UPDATED 15:23 EST / JANUARY 09 2014

NEWS

GHash.IO mining pool getting too big, Bitcoin community calls for diversification before it reaches 51%

It looks like the GHash.IO mining pool is getting too big for its britches for the Bitcoin community—and by that it means that the pool-based Bitcoin mining concern is rapidly approaching the dreaded 51% rate. Bitcoin mining is an important part of keeping the cryptocurrency safe by verifying transactions; it’s also how Bitcoin miners add new coins to the network and reap rewards. This makes mining a very lucrative interest.

For background, mining Bitcoin—by building the distributed leger that underpins the cryptocurrency called the Blockchain—takes a lot of computing power and this power can be measured as a hashrate. All the miners together represent 100% of the hashrate; but if any one miner (or group) managed to control more than 50% of the hashrate they would be capable of doing terrible things to the security of Bitcoin.
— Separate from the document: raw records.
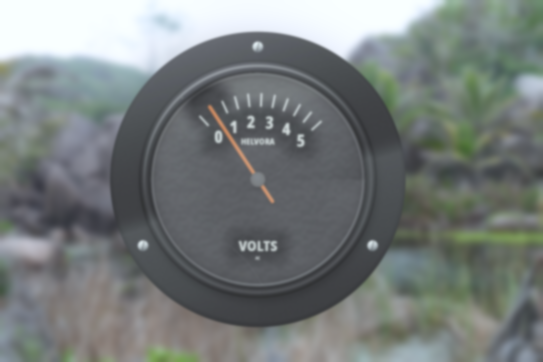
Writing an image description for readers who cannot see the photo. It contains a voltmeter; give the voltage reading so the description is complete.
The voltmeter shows 0.5 V
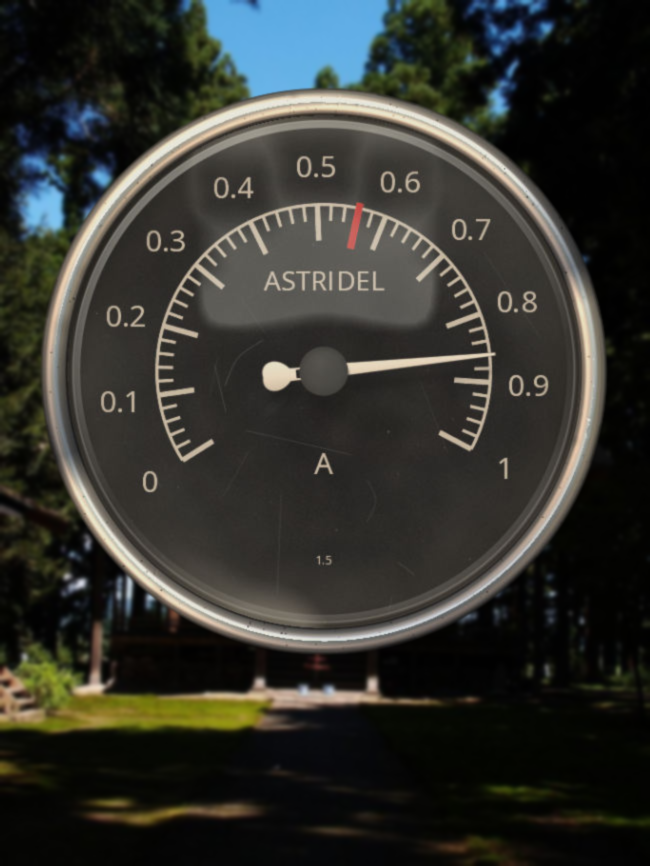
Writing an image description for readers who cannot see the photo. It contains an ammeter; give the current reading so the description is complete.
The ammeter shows 0.86 A
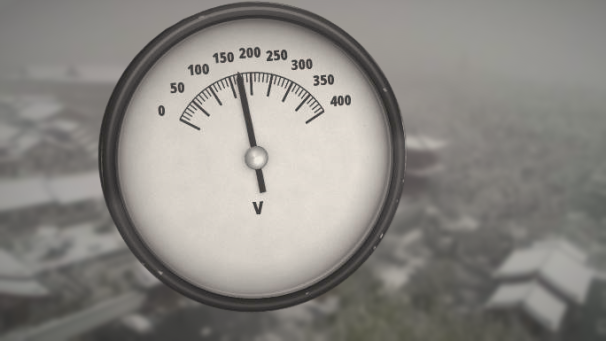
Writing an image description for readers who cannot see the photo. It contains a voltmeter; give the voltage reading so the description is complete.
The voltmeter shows 170 V
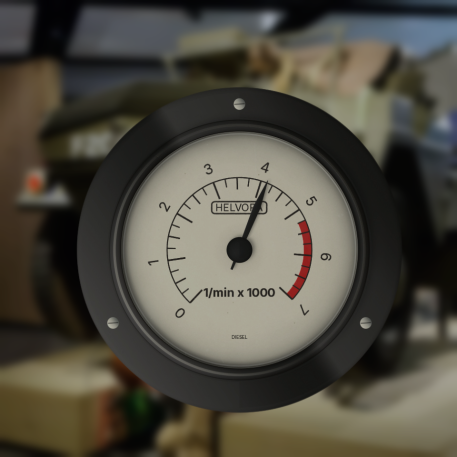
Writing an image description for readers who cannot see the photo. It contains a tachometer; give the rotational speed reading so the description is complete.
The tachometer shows 4125 rpm
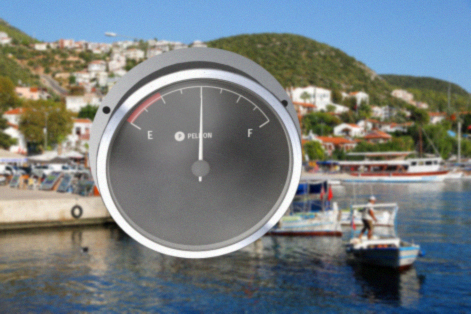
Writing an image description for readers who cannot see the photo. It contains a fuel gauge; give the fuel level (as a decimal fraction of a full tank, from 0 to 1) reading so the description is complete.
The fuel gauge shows 0.5
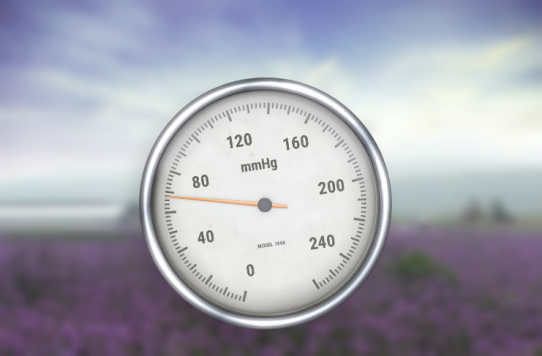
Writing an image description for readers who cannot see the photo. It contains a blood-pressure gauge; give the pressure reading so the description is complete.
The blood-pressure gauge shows 68 mmHg
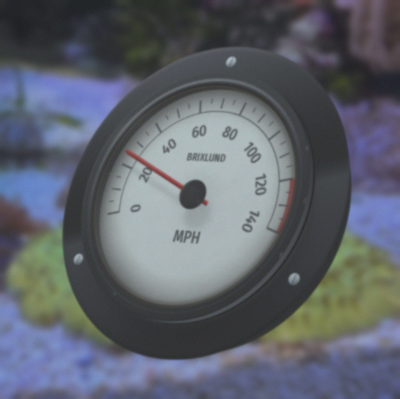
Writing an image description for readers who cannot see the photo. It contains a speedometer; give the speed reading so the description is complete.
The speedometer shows 25 mph
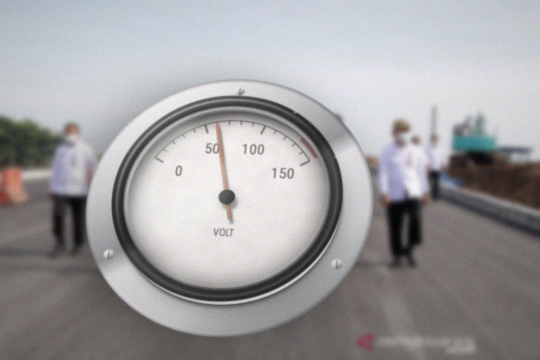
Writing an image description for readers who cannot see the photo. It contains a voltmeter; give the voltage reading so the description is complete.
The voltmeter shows 60 V
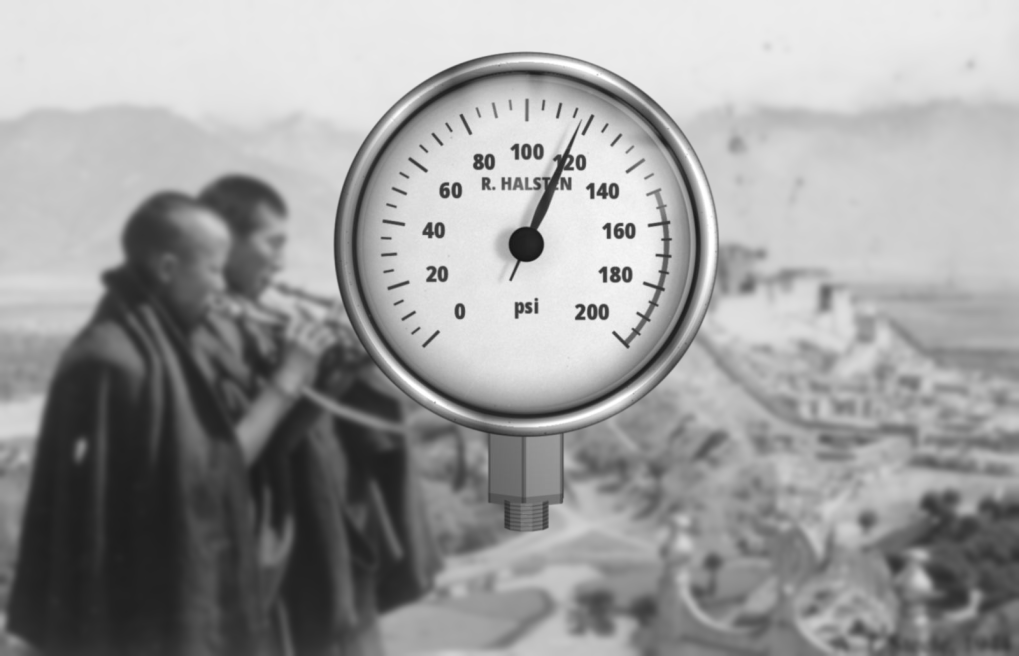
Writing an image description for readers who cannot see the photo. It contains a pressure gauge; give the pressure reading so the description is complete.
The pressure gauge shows 117.5 psi
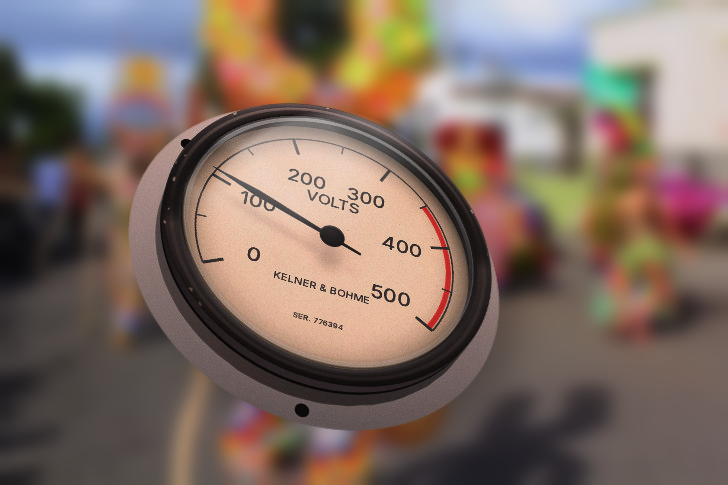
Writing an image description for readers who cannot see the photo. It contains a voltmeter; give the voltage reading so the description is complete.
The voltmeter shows 100 V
The potential 51% attack has been a mild fear to the community for a while—but it’s highly unlikely to happen as the culture of Bitcoin miners pushes them towards diversification.

Solo mining is possible but can be unreliable for income because of competition for finding blocks in the Blockchain, however, a solo miner will get the full reward. Mining pools centralize effort by allowing multiple miners to work together to discover blocks, which leads to the Bitcoin rewards more readily, but splits that reward up amongst the miners. The problem is that a large-enough mining pool could give a significant percentage of hashrate to one entity.

Response from the Bitcoin community

So when GHash.IO—a Bitcoin mining-pool operation owned by CEX.IO—suddenly inflated from 32% hashing power to 42% in 24 hours it caught the community’s attention. Shortly after people noticed, the BitcoinTalk forums and /r/Bitcoin subreddit exploded into action.

Even now topics speaking to the problem dominate the subreddit: “WARNING: GHASH.IO IS NEARING 51% – LEAVE THE POOL”, “Congratulations r/Bitcoin! You have created a decentralised discussion! (P.S. Ghash.io is EVIL)”, “LEAVE GHASH.IO”, “FOR THE LOVE OF GOD CHANGE THE FUCKING POOL IF YOURE ON GHASH.IO”, and “GHash.IO At 42% Of Mined Blocks Over Past 24 Hours.”.

The result has been a number of miners immediately promising to move their mining concerns (and equipment) away from GHash.IO to much smaller pools. The result, a greater diversification of the mining pool power across the network.

Midday, 1-9-2014 and GHash.IO still has 40% of the network down 2% from when the community reacted.

Response from GHash.IO

CEX.IO also quickly weighed in with a press release about GHash.IO (available as PDF) and due-diligence and responsibility to keeping Bitcoin from toppling over.

“Although the increase of hash-power in the pool is considered to be a good thing, reaching 51% of all hashing power is serious threat to the bitcoin community,” the press release states, citing the health of the Bitcoin Blockchain as tantamount. “GHash.IO will take all necessary precautions to prevent reaching 51% of all hashing power, in order to maintain stability of the bitcoin network.”

GHash.IO cites a 0% pool fee, merged mining of alt coins, and excellent customer support as for why its pool has grown so significantly.

The press release included a series of solutions that GHash.IO will implement in order to slow down growth or pull it back somewhat including temporarily cessation of adding new miners to the pool and implementing a feature on CEX.IO (the cloud-mining concern portion of GHash.IO) permitting miners to mine BTC with other pools (allowing the pool’s miners to self-distribute.)

“GHash.IO does not have any intentions to execute a 51% attack, as it will do serious damage to the Bitcoin community, of which we are part of. On the contrary, our plans are to expand the bitcoin community as well as utilise the hashing power to develop a greater bitcoin economic structure. If something happened to Bitcoin as a whole it could risk our investments in  physical hardware, damage those who love Bitcoin and we see no benefit from having 51% stake in mining.”